Transcribe the lines of the records exactly, starting at the line that contains "order: Gentianales" and ending at the last line of the records, with both ends included.

= = = = = = =

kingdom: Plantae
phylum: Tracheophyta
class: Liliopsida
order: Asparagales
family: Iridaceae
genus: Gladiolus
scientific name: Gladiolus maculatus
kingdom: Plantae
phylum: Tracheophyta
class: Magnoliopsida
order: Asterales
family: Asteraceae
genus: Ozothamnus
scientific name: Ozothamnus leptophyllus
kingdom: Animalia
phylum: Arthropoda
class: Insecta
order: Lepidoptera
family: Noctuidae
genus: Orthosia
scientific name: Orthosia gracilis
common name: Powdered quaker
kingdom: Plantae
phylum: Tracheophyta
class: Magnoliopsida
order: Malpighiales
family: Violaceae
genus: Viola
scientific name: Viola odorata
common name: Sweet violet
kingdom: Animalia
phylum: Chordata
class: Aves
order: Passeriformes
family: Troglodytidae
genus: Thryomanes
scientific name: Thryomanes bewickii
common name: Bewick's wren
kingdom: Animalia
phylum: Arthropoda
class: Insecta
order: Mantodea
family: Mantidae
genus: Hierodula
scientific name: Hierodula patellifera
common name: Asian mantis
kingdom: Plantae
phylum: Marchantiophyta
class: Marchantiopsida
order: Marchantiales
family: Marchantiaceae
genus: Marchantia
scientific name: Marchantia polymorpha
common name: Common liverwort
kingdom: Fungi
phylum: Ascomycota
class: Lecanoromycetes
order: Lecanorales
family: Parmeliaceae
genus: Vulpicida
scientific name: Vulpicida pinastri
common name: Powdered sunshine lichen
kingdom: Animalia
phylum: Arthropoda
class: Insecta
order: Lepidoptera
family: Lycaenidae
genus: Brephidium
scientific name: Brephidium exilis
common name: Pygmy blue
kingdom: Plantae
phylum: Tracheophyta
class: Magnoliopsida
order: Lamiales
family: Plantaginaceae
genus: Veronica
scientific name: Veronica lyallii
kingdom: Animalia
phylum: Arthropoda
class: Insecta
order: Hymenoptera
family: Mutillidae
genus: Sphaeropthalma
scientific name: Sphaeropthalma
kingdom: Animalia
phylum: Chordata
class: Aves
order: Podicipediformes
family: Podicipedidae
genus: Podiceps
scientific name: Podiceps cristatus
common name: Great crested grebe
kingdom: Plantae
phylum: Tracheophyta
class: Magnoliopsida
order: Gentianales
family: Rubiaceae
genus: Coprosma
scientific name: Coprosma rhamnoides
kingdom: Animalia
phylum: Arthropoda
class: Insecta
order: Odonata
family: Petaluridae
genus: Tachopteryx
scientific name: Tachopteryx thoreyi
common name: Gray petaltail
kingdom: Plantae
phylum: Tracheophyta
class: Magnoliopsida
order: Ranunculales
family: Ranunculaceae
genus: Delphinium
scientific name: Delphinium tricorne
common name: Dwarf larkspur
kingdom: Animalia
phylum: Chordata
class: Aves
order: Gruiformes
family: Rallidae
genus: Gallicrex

= = = = = = =

» **Task solution**
order: Gentianales
family: Rubiaceae
genus: Coprosma
scientific name: Coprosma rhamnoides
kingdom: Animalia
phylum: Arthropoda
class: Insecta
order: Odonata
family: Petaluridae
genus: Tachopteryx
scientific name: Tachopteryx thoreyi
common name: Gray petaltail
kingdom: Plantae
phylum: Tracheophyta
class: Magnoliopsida
order: Ranunculales
family: Ranunculaceae
genus: Delphinium
scientific name: Delphinium tricorne
common name: Dwarf larkspur
kingdom: Animalia
phylum: Chordata
class: Aves
order: Gruiformes
family: Rallidae
genus: Gallicrex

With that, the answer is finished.